WRITTEN INSTRUCTION 1 | Rewrite the records as a two-column CSV with the columns field and value, covering everything from the line containing "family: Poaceae" down to the end of the records. Give one row per record line, with each entry in its own quoted field and any line breaks turned into spaces.

◆ ◆ ◆

My husband was a single parent to a young kid when I met him and it’s always been this shitty power dynamic where he wants me to be around when it’s convenient for me to be a mom to his son. We got married very fast and I barely knew him and honestly probably wasn’t the best idea. We grew up very differently. I was in a middle class family and he was raised in a lower socioeconomic family. We seem to differ in values and every time any value comes up it’s an argument. Tonight it was about saving for his son’s college education. I had expressed I didn’t think I needed to solely fund his son’s education and he needed to help out and that I want to put some of that money in my own retirement. He then tells me fine don’t put anything in there then at all. I’ll do it all by myself. Which is fine if the tone wasn’t so shitty making me feel like I’m a terrible person for even considering it. He owns his own business on the side which he considers his money and his business (not ours) and when I say my money is my money he tells me he doesn’t need me and he would’ve been fine without me. Then goes on a rant about how he would have his house paid off and would have all this cash in the bank. He was the one that pushed for joint bank accounts, I wanted separate and then we pay a percent based on percent of our overall income so it’s fair. So if I make more I pay more bills. Instead he pays the mortgage and I pay for everything else. He doesn’t seem happy. Doesn’t seem to want to be with me but always is telling me that I seem like I want a divorce? He says I’m pushing him so that he files. Every time we fight he asks if I want a divorce. Every single sibling that has kids on his side is divorce. It’s very obvious a healthy marriage was not modeled. I’m a very independent woman and he doesn’t like that and thinks it makes me selfish. He doesn’t understand how I could ever want to not want to set our kids up for the best possible scenario. Doesn’t understand why I want to be social and hang out with my friends.
I’m exhausted - is this normal? How do I figure out if this is something I can work through and live with long term?
Financially I’m the breadwinner and I will be just fine without him and as he mentioned he will be fine without me. I’m glad I’m not in a position where I can’t leave. I definitely can if I want. We do have a baby together which would basically make me stuck in my job since I wouldn’t be able to move which would suck.
Open to thoughts - I am not perfect and have my own faults and play a part in this, too.

◆ ◆ ◆

WRITTEN INSTRUCTION 2 | Reproduce everything in the marriage post from "I’m exhausted - is" down to "which would suck.", changing "breadwinner" to "main earner".

◆ ◆ ◆

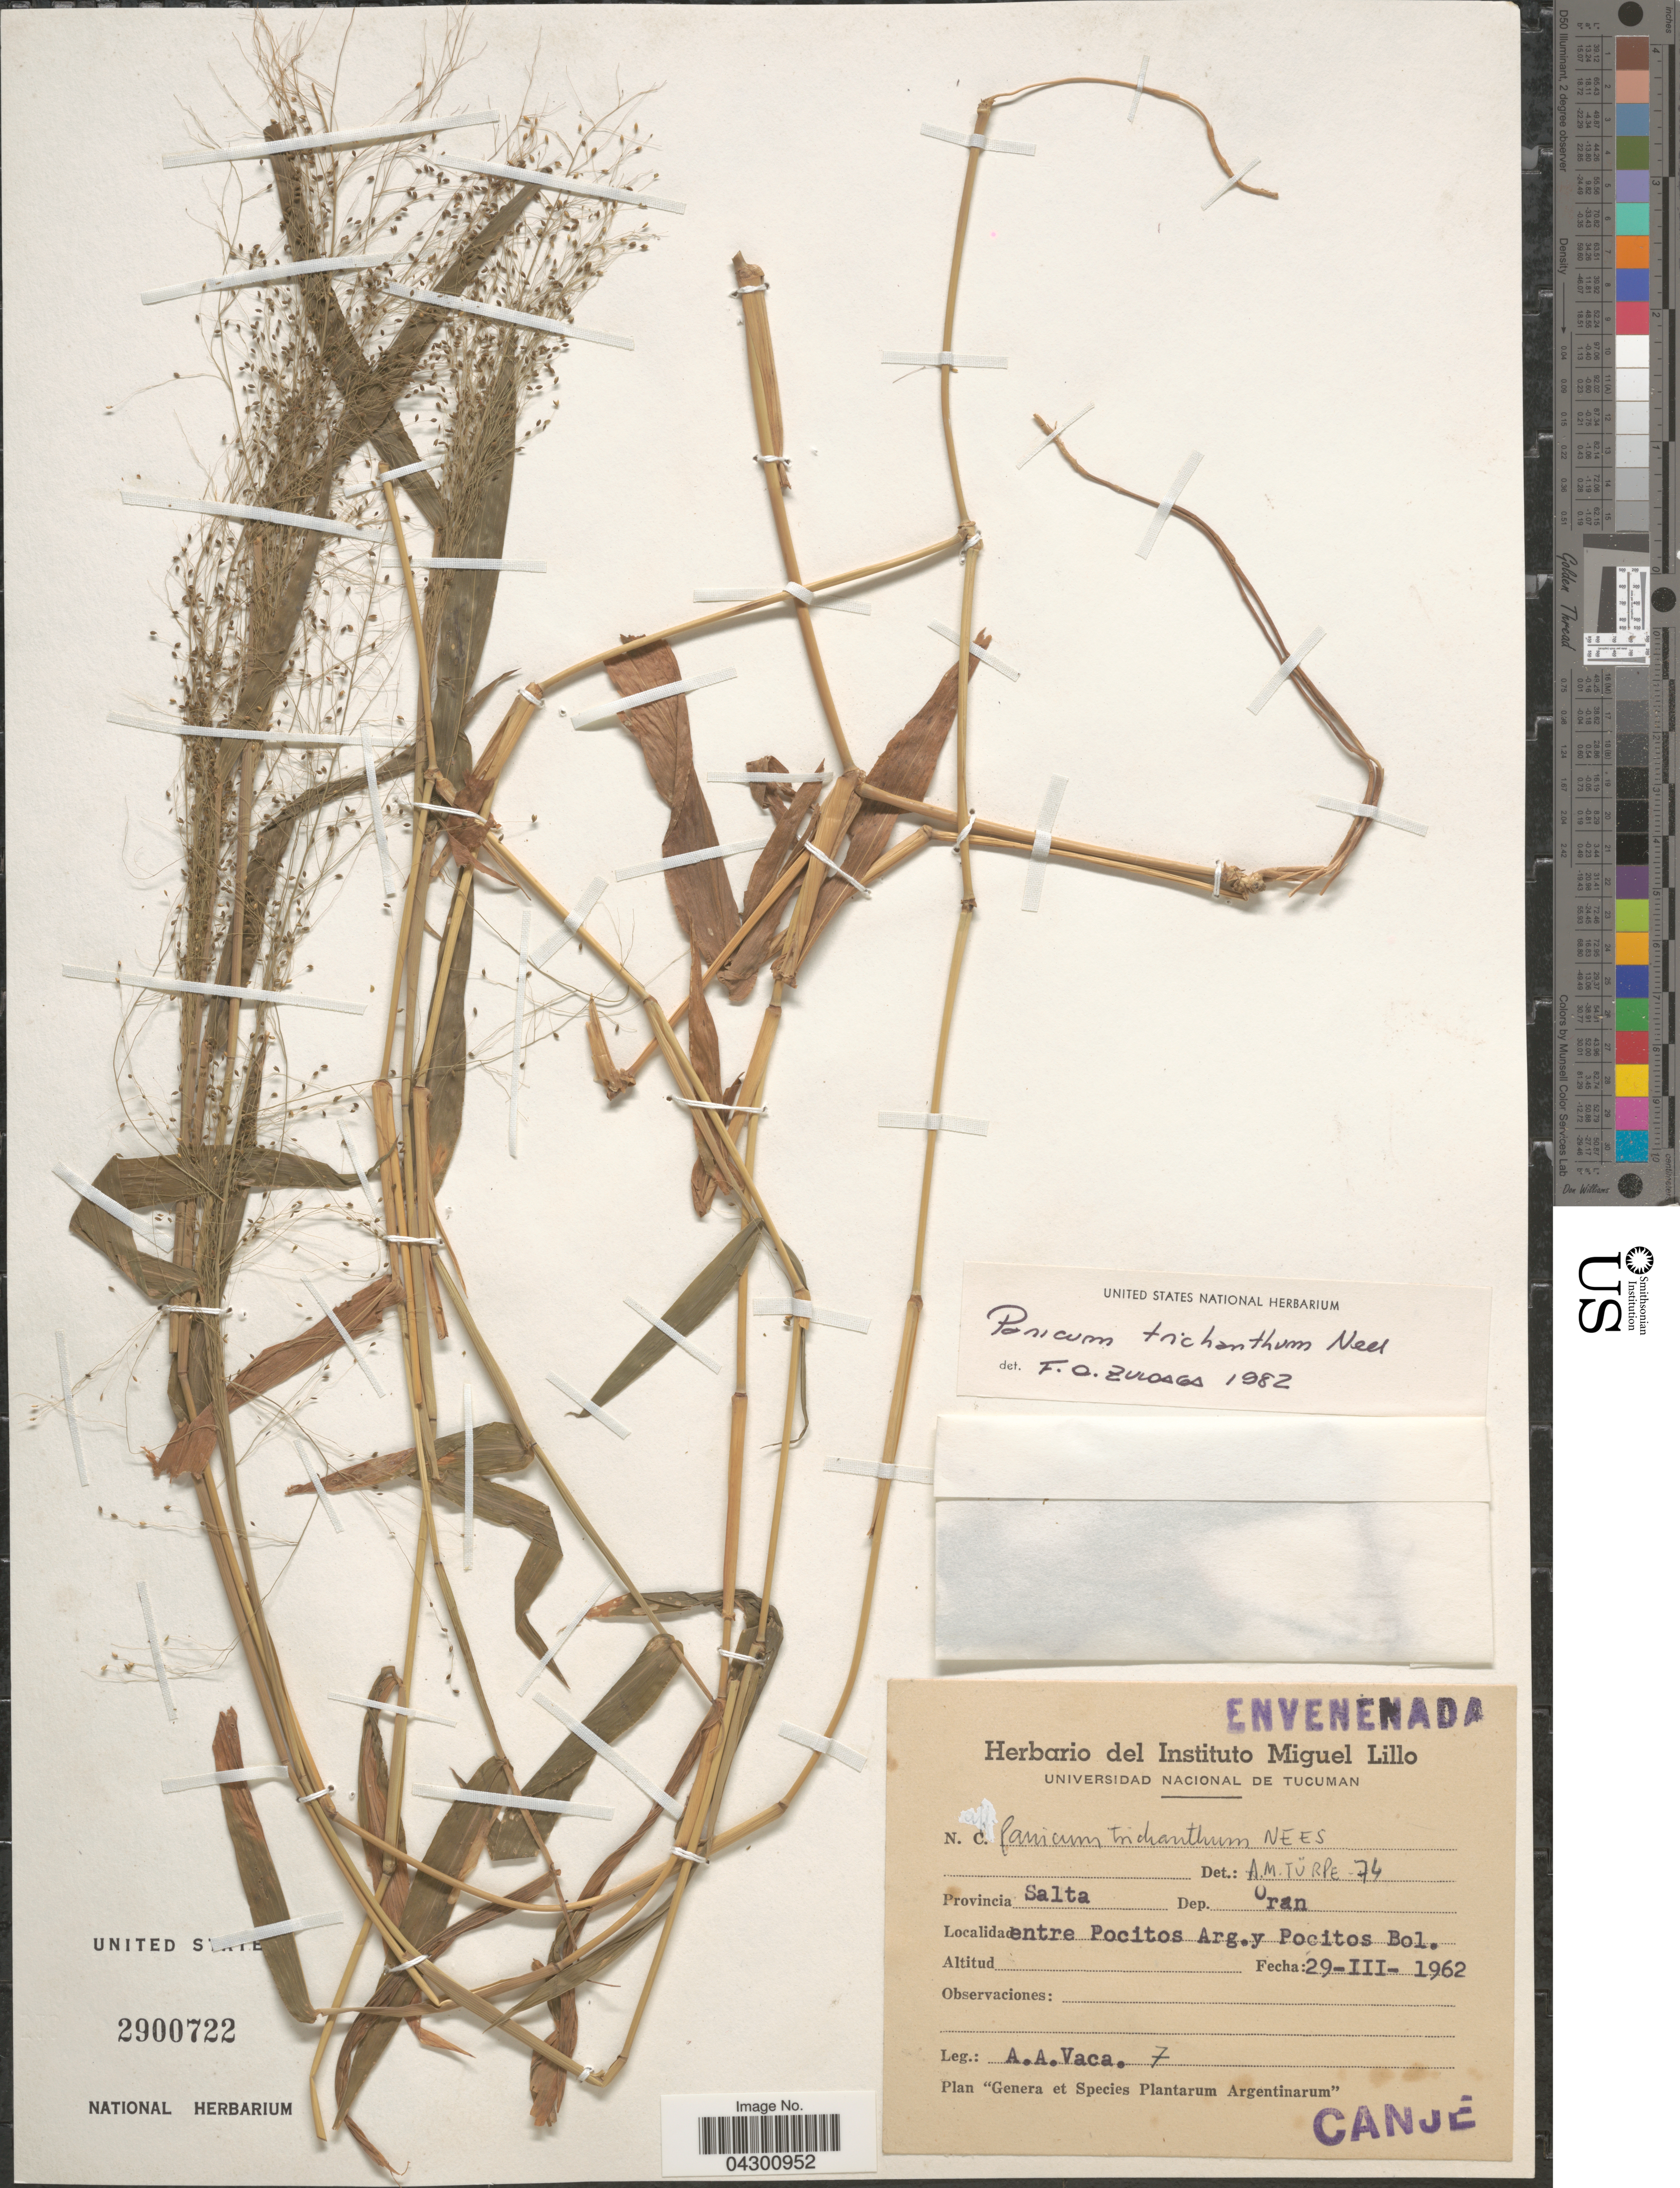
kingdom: Plantae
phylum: Tracheophyta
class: Liliopsida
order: Poales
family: Poaceae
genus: Panicum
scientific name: Panicum trichanthum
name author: Nees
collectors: A. Vaca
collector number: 7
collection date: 1962-03-29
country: Argentina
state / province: Salta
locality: Dep. Oran. Entre Pocitos Arg. y Pocitos Bol.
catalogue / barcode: US 2900722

◆ ◆ ◆

WORKED SOLUTION 1 |
field,value
"family:","Poaceae"
"genus:","Panicum"
"scientific name:","Panicum trichanthum"
"name author:","Nees"
"collectors:","A. Vaca"
"collector number:","7"
"collection date:","1962-03-29"
"country:","Argentina"
"state / province:","Salta"
"locality:","Dep. Oran. Entre Pocitos Arg. y Pocitos Bol."
"catalogue / barcode:","US 2900722"

WORKED SOLUTION 2 |
I’m exhausted - is this normal? How do I figure out if this is something I can work through and live with long term?
Financially I’m the main earner and I will be just fine without him and as he mentioned he will be fine without me. I’m glad I’m not in a position where I can’t leave. I definitely can if I want. We do have a baby together which would basically make me stuck in my job since I wouldn’t be able to move which would suck.